E subito vide di nuovo e lo seguiva lungo la strada
Qui accade qualcosa di sconvolgente. Bartiméo che per tutta una vita aveva desiderato di vivere un’esistenza normale, come tutti quei passanti che avranno ignorato la sua richiesta di aiuto, anziché rimettere insieme i pezzi della sua esistenza, anziché trovarsi un lavoro e magari anche una moglie, se segue Gesù. Perché? Perché il Signore quando viene nelle nostre vite, rimette ordine, ci aiuta a discernere su quali siano davvero le priorità, cosa sia davvero importante e cosa un po’ meno. Bartiméo ha incontrato Cristo nella sua vita e non lo avrebbe lasciato più. È quello che anche Marta di Betania dovrà comprendere, ascoltando le parole di Gesù:
Marta, Marta, tu ti affanni e ti agiti per molte cose, ma di una cosa sola c’è bisogno. Maria ha scelto la parte migliore, che non le sarà tolta” (Lc 10,41-42).
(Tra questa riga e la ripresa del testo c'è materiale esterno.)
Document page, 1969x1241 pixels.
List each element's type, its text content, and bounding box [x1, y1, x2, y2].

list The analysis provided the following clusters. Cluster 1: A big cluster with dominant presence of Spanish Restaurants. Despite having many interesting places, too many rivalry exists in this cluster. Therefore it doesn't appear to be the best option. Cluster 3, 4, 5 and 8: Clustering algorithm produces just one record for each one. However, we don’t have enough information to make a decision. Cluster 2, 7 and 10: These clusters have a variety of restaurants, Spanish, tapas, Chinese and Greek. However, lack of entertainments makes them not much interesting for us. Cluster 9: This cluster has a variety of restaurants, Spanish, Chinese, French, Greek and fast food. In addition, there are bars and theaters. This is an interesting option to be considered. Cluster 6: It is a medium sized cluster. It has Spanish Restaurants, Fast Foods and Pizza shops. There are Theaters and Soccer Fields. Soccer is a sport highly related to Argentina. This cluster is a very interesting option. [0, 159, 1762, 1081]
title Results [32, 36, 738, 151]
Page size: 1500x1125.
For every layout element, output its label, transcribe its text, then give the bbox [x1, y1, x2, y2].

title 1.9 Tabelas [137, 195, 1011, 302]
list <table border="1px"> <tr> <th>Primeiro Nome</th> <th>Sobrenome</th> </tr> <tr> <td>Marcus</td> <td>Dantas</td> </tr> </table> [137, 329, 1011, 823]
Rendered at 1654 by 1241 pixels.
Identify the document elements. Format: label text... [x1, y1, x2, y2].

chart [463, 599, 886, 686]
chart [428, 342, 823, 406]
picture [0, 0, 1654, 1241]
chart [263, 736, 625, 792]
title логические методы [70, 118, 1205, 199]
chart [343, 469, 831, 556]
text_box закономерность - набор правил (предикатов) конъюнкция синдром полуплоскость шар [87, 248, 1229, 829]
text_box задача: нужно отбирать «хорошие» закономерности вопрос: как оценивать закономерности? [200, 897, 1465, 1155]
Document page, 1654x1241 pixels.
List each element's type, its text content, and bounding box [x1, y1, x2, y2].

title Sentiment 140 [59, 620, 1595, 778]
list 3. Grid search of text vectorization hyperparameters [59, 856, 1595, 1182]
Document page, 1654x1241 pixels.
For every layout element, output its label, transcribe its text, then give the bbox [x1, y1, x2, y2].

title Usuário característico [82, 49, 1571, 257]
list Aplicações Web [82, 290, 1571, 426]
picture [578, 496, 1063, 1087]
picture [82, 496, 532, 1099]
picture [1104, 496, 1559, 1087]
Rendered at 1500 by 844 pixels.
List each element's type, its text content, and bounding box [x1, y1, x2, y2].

Allora l’invito dei discepoli fatto al figlio di Timeo e che ha dato il titolo a questo nostro articolo, vale anche per noi oggi. Il Signore viene nelle nostre vite e ci chiede prima un impegno personale: “Alzati”. Elevati, cioè, dalla tua condizione di prostrazione, mettila di star lì ripiegato su te stesso a leccarti le ferite, rialzati dallo stato di prostrazione nel quale il tuo peccato ti ha abbassato. Poi, con coraggio, và da lui. Lasciati guarire. Una volta che avrai assaporato la tenerezza di Dio, non potrai più farne a meno, e come Bartiméo imparerai da abbandonare tutti tuoi sogni egoistici e le tue ambizioni, e lo seguirai. È questo il miracolo vero che avviene nel brano evangelico di oggi: il passare dallo stato di prostrazione, alla sequela. La vocazione resta sempre un miracolo della fede.
L’indifferenza: la grande cecità del nostro tempo!
A conclusione di questo articolo, riguardo a quanto approfondito nella prima parte della nostra meditazione, vogliamo in qualche modo aiutare nella riflessione con un brano di Nek, particolarmente evocativo per il tema che abbiamo affrontato. Il brano in questione è “Credere, amare, resistere”, tratto dall’album “Prima di parlare”. Nel testo il cantautore afferma che solo l’amore può abbattere il muro trasparente dell’indifferenza che prima di tutti si ritorce e nuoce a colui che se ne serve. Per questo dice che non si può nascondere il sole dietro ad un dito e che solo la verità, verità di vedere, di accogliere ed amare, rende davvero libero l’uomo.